I remember it was roughly around suppertime when the Lunar Module landed. I had been "antsy" all day waiting for it. I was over at my grandparents' house all day waiting. "Space stuff" was something best shared by my grandparents and me, for some reason. We had the TV on much of the day in case a bulletin interrupted the normal programming. You have to remember leaving the TV on, unattended, was a no-no in those days. It was "a waste of electricity." It "wore out the tubes." It might even catch on fire! At least those were the common admonishments of the day.
Then, of all things, they were announcing this landing at SUPPERTIME! I (successfully) begged to get to eat in front of the TV. We ALL ate in front of the TV this time.
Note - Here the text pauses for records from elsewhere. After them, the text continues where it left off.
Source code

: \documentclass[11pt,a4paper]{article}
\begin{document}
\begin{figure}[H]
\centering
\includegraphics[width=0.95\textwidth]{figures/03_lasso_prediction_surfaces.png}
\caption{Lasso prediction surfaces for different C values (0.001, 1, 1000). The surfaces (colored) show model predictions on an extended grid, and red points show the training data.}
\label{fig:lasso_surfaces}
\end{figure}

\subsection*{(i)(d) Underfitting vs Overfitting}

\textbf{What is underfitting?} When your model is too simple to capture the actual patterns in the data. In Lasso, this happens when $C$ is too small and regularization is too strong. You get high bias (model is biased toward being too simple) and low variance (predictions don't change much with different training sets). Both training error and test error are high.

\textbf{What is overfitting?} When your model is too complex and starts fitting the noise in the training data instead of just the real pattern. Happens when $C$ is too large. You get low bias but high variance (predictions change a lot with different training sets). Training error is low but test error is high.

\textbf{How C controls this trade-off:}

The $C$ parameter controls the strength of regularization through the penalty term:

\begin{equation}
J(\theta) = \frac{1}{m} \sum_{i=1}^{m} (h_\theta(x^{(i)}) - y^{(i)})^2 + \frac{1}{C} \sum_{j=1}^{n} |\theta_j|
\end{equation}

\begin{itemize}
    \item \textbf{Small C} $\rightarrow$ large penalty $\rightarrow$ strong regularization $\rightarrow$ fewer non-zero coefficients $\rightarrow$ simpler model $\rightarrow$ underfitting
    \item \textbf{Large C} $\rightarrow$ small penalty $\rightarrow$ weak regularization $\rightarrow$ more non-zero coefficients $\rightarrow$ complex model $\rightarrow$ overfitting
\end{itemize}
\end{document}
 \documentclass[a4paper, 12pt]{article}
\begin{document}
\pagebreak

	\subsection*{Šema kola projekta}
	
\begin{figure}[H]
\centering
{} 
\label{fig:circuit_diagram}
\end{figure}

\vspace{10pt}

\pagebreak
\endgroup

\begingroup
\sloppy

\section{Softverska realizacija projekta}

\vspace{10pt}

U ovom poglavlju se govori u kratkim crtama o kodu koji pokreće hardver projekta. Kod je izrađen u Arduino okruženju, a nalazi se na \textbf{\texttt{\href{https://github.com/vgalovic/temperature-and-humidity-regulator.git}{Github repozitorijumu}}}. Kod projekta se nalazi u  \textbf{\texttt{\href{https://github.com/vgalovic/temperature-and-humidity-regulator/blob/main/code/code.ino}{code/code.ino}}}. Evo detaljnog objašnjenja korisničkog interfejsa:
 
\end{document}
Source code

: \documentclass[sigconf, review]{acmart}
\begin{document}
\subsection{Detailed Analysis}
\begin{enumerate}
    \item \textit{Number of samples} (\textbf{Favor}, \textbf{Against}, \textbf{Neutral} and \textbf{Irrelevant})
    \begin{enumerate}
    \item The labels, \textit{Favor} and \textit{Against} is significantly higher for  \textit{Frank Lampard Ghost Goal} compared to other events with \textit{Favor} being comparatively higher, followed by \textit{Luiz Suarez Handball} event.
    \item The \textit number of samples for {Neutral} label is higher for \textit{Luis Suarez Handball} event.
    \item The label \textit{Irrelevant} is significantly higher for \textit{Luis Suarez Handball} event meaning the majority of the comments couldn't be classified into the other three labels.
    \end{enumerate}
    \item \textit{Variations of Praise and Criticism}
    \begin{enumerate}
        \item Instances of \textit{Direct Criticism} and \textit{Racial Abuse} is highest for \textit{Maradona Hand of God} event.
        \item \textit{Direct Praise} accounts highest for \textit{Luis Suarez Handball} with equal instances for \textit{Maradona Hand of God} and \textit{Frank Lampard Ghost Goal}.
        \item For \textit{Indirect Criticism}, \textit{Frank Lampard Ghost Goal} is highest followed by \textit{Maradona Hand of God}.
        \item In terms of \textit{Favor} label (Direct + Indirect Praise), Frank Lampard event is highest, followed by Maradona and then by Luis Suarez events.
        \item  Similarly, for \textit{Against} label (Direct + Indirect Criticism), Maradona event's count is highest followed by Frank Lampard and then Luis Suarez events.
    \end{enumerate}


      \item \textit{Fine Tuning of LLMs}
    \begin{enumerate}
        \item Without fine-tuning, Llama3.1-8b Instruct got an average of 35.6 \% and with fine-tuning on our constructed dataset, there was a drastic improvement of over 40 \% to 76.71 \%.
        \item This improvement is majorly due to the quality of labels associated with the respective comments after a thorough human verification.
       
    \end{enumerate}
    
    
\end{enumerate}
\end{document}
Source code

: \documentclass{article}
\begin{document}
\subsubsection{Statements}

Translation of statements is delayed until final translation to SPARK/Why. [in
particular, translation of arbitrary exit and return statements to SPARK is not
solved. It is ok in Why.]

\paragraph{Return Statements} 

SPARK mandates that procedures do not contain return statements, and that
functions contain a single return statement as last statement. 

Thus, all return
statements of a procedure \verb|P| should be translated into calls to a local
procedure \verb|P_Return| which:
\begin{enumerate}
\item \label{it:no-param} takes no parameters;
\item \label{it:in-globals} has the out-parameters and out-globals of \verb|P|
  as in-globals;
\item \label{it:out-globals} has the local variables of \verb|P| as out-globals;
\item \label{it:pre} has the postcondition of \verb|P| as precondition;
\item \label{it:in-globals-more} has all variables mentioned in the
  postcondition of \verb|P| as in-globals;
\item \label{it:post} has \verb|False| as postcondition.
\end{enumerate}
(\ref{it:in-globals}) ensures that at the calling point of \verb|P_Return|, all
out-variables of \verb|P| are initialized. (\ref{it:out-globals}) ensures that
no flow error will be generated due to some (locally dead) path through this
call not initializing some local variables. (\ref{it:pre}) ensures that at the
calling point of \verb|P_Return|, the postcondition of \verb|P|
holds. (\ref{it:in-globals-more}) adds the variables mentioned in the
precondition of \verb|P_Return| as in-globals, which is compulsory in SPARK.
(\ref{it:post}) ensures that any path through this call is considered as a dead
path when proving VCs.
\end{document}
I imagine I was the handy excuse. Then they announced it would be "a few hours" before the first lunar excursion. Sheer torture for someone whose bedtime was 8:30 p.m.!
I knew that I was not going to last. As I fell asleep on the couch, I once again begged to be awakened when it started. My grandparents were true to their word. I remember watching Neil Armstrong, at first half-awake, then waking up all the way quickly. The shadowy black and white images seemed so mysterious. It was the MOON, after all!
My grandmother, always a bit of a scoffer, liked remarking, "Just you wait till all those moon creatures jump out and eat them. Everyone thinks they're nothing on the moon, but you wait. Not little green men, either. Monsters." The truth was, the more she scoffed, the more you realized she was interested. After all, this was the woman who pressed her nose right up to the glass at the zoo and looked at the snakes and went, "Yuck." This was the woman who later, in 1999, would remark, "I want to live at least to 2000. I want to see if all the computers screw up and the world goes to Hell in a handbasket or not. That will be interesting."
I had been talking a mile a minute all day, and I think I was so silent during that broadcast, I shocked my grandparents. I like to think now that even then, as loquacious a child as I was, I innately knew when to shut up in the presence of God's awe.
I remember really needing to go outside and look at the moon when it was all over, as late as it was, and as tired as I was. My grandparents went out with me for a while, and we chatted a little, in that understated "How 'bout that" sort of way Midwesterners do, and then they went back into the house to leave me alone with it. I remember just looking at the moon and thinking, "Wow. Right now there are people on the moon. They're eating and drinking and walking around, and even peeing!" I spent a lot of time out there, saying nothing, alone. I wanted to go there. I wanted to know every secret there was to be known in space. When I think about it now, I wonder if that wasn't the first time I learned to just simply sit silent in the presence of things bigger than me.
Tonight, I went outside and looked at the moon, even though tonight it was just a teeny-tiny sliver, thinking about those footprints, and the space detritus still there. How much has it aged, how much has it deteriorated, compared to me? Less? More? There I was, gray and white in my hair now, a few wrinkles on my face...but the awe is still as young as that nine-year-old forty years ago. My, what places it has taken me, thanks be to God.